30 Arietis A and B are separated by 38.1", corresponding to 1,700 AU at a distance of 145 light-years. The pair are at almost the same distance, have very similar proper motions, and are considered almost certain to be gravitationally bound with a likely period around 34,000 years. The main components of both systems are both binaries with composite spectra belonging to F-type main-sequence stars, meaning they are fusing hydrogen in their cores.

30 Arietis A is a spectroscopic binary with an orbital period of 1.1 days. The primary Aa is an F-type main sequence star about 31% more massive than the Sun, while the companion Ab is a faint red dwarf only about 15% the mass of the Sun.
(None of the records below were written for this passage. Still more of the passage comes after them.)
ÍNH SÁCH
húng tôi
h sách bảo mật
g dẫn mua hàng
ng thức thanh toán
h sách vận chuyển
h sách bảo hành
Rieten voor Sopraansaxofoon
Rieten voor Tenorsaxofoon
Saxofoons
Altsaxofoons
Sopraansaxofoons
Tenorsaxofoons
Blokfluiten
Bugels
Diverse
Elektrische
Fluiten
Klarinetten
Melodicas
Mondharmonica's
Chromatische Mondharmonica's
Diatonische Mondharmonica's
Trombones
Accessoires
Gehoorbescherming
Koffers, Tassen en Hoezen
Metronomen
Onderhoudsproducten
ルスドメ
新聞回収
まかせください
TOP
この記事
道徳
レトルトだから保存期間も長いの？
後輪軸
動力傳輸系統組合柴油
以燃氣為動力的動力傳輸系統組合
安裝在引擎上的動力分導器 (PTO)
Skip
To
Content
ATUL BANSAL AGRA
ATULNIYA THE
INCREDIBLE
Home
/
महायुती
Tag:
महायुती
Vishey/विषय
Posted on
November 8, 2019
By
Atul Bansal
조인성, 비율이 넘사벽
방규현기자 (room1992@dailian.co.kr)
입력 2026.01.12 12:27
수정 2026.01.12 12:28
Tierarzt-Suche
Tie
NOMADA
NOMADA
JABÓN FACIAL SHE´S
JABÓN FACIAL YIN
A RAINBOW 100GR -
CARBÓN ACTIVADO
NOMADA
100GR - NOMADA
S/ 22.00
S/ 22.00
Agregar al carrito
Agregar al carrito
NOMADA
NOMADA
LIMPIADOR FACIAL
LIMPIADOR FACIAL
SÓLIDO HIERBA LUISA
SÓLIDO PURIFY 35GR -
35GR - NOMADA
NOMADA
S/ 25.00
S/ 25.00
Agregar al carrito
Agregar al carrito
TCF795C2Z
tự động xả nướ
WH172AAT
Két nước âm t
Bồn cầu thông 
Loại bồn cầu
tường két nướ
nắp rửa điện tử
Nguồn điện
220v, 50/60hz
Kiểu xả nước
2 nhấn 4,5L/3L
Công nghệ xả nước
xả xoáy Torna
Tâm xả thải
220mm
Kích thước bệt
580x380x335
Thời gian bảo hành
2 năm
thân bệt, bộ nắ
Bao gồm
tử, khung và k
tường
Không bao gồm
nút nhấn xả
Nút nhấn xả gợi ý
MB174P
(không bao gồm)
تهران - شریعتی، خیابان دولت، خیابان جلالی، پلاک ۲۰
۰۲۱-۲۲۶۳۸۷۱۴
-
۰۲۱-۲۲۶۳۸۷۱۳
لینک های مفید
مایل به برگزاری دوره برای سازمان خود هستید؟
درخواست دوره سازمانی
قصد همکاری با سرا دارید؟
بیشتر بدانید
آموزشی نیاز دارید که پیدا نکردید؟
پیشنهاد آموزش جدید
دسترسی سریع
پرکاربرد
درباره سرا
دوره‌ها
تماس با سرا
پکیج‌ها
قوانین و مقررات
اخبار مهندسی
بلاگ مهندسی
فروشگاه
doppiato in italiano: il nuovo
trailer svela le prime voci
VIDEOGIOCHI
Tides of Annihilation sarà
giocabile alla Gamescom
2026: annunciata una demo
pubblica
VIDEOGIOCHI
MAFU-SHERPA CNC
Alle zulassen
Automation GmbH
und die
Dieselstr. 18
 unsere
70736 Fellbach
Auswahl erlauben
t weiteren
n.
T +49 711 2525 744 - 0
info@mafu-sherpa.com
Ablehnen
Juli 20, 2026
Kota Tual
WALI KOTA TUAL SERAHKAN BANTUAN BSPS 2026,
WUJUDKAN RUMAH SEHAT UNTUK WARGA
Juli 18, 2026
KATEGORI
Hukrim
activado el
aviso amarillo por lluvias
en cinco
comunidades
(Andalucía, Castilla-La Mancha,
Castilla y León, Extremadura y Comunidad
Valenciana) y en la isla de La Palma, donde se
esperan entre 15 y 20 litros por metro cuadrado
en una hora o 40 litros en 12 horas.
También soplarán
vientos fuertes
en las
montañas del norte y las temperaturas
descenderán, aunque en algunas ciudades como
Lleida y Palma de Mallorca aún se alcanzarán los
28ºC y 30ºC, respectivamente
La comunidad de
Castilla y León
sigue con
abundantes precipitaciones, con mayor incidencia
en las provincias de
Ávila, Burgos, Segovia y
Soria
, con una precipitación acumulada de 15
30 Arietis B has been reported to have a red dwarf companion C at a distance of 22 AU, and another companion Bb at about 1 AU. 30 Arietis Bb has a minimum mass consistent with a giant planet, but in 2020, after the orbital inclination was measured, the "planet" was found to fall in the mass range of a red dwarf star. The more distant companion is referred to as C to distinguish it from Bb, and at about 0.5" it has been imaged using adaptive optics.

== 30 Arietis Bb ==
30 Arietis Bb (sometimes abbreviated 30 Ari Bb) is a red dwarf which orbits the F-type main sequence star 30 Arietis Ba. The red dwarf, initially believed to be a massive planet or brown dwarf, was announced in a paper published online on September 24, 2009. It was discovered by using precision radial velocity measurements from the echelle spectrograph installed on the Alfred-Jensch Telescope in Karl Schwarzschild Observatory. The object has a minimum mass of nearly 10 times that of Jupiter. In 2020, after the inclination of the planetary orbit was measured to be just 4.14°, the "planet" was found to fall in the mass range of red dwarf stars.